Incluso Gen 3 invita a la esperanza. Dios es digno de confianza para los que vivimos “fuera del paraíso”. La biblia, en toda su longitud, retomará este mensaje: la historia es drama, pero no es tragedia. No está libre de mil azares y avatares, ni del uso disparatado del poder y de la libertad por el ser humano, ni de las indomeñables fuerzas cósmicas. Pero Dios la conduce hacia un final, y acompaña y cuida a los seres humanos. Las célebres “tragedias griegas” terminaban en desastre. La historia humana, según la biblia, se parece más, a las “películas del Oeste”: sus tramas, llenos de incertidumbre, tensión y suspense, acaban con la victoria del bien; “el bueno”, ¡por fin!, vence a “los malos”, y logra imponer la justicia y la libertad contra la violencia.
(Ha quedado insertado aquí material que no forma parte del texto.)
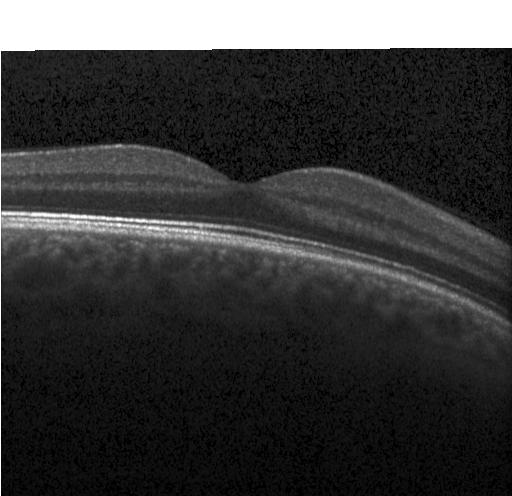

Finding: no CNV, DME, or drusen.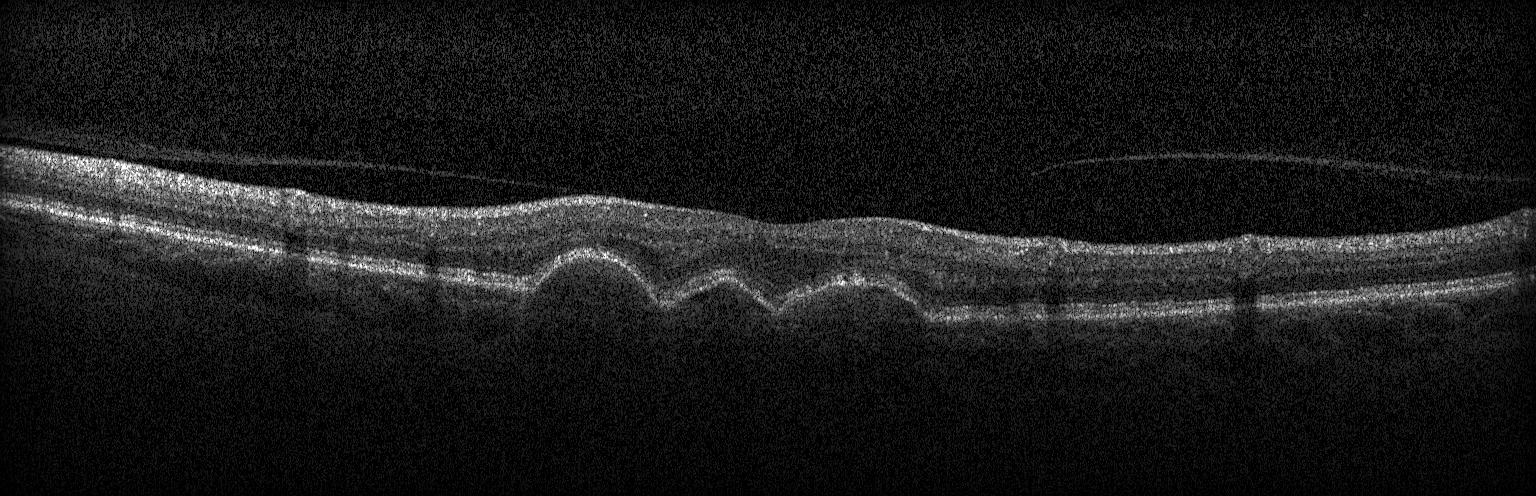

Fovea-centered; spectral-domain optical coherence tomography; retinal OCT B-scan; Heidelberg Spectralis OCT system.
Diagnosis: a choroidal neovascular membrane.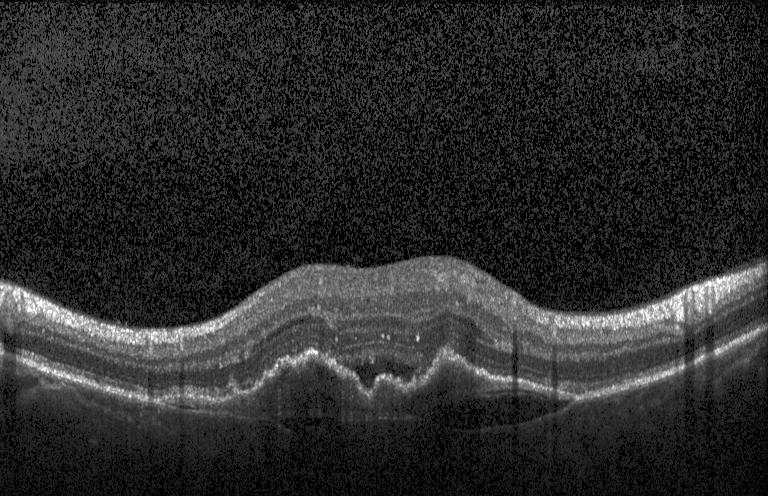
Fovea-centered, Heidelberg Spectralis OCT system, retinal OCT cross-section.
Impression: a choroidal neovascular membrane.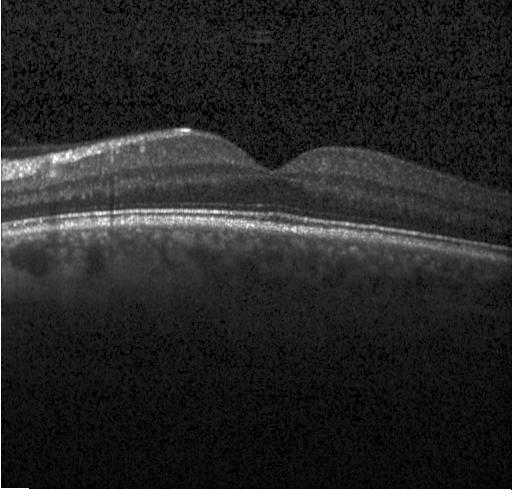
Heidelberg Spectralis, retinal OCT cross-section, spectral-domain optical coherence tomography
Finding: no choroidal neovascularization, no diabetic macular edema, and no drusen.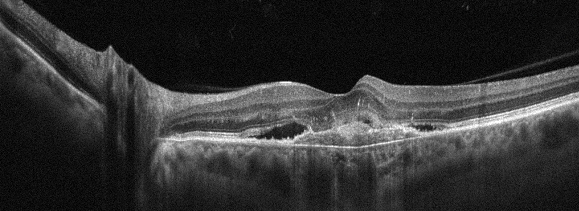

OCT B-scan · acquired on an Optovue Avanti RTVue XR · oculus sinister
The scan shows AMD.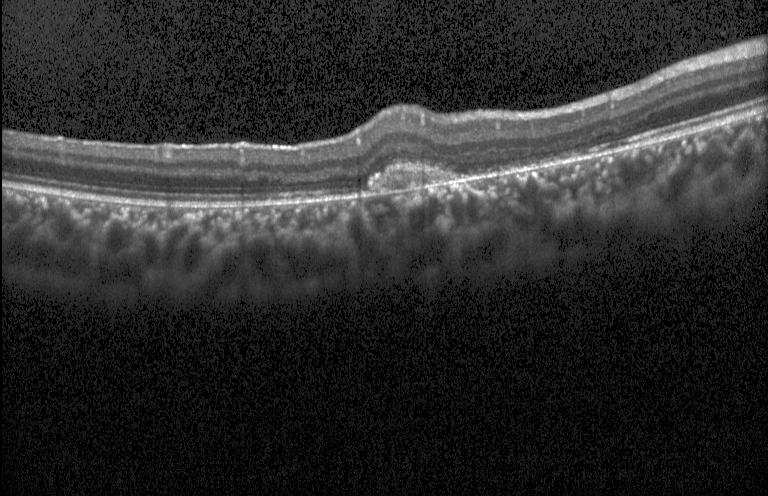
Dx: choroidal neovascularization (CNV).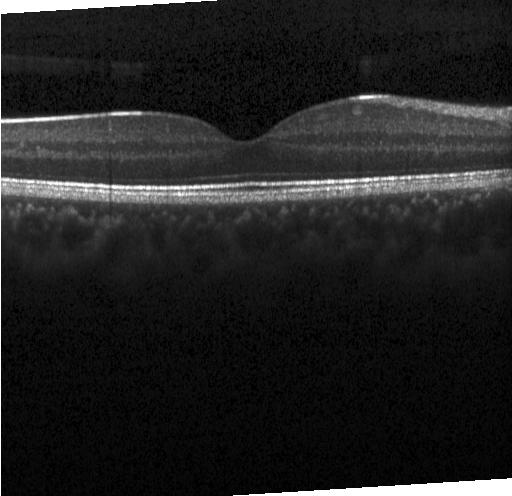

Spectral-domain OCT B-scan: no CNV, no DME, and no drusen.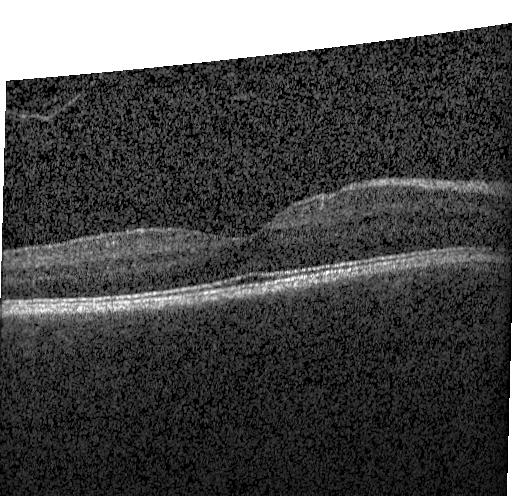 Finding: neither choroidal neovascularization, diabetic macular edema, nor drusen.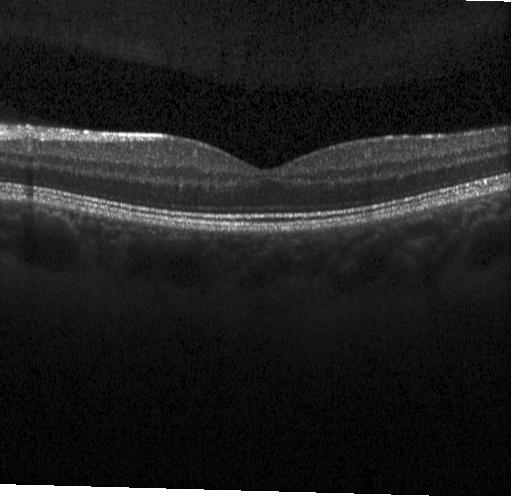

Dx: no CNV, DME, or drusen.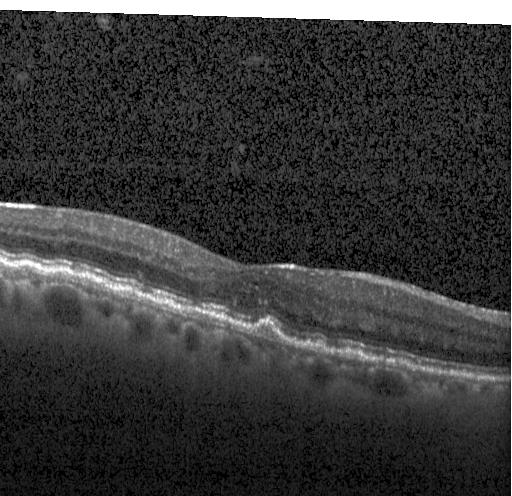
Sub-RPE drusenoid deposits.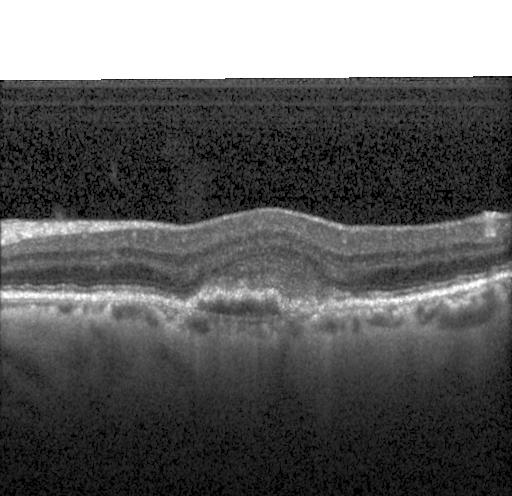
SD-OCT; optical coherence tomography scan. Diagnosis: a choroidal neovascular membrane.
Mi existencia en este mundo no es un paseo por un jardín sembrado de verde césped, pero tampoco es un caminar ciego por una tierra inhóspita hacia un abismo. No corre como la seda, está llena de pedruscos y tropiezos, tiene muchas curvas, está atravesada por riesgos. Mi vida tiene poco o mucho de drama; pero me acompaña un Dios de vida que endereza y rehace los caminos del ser humano. Y no es tragedia: acabará bien.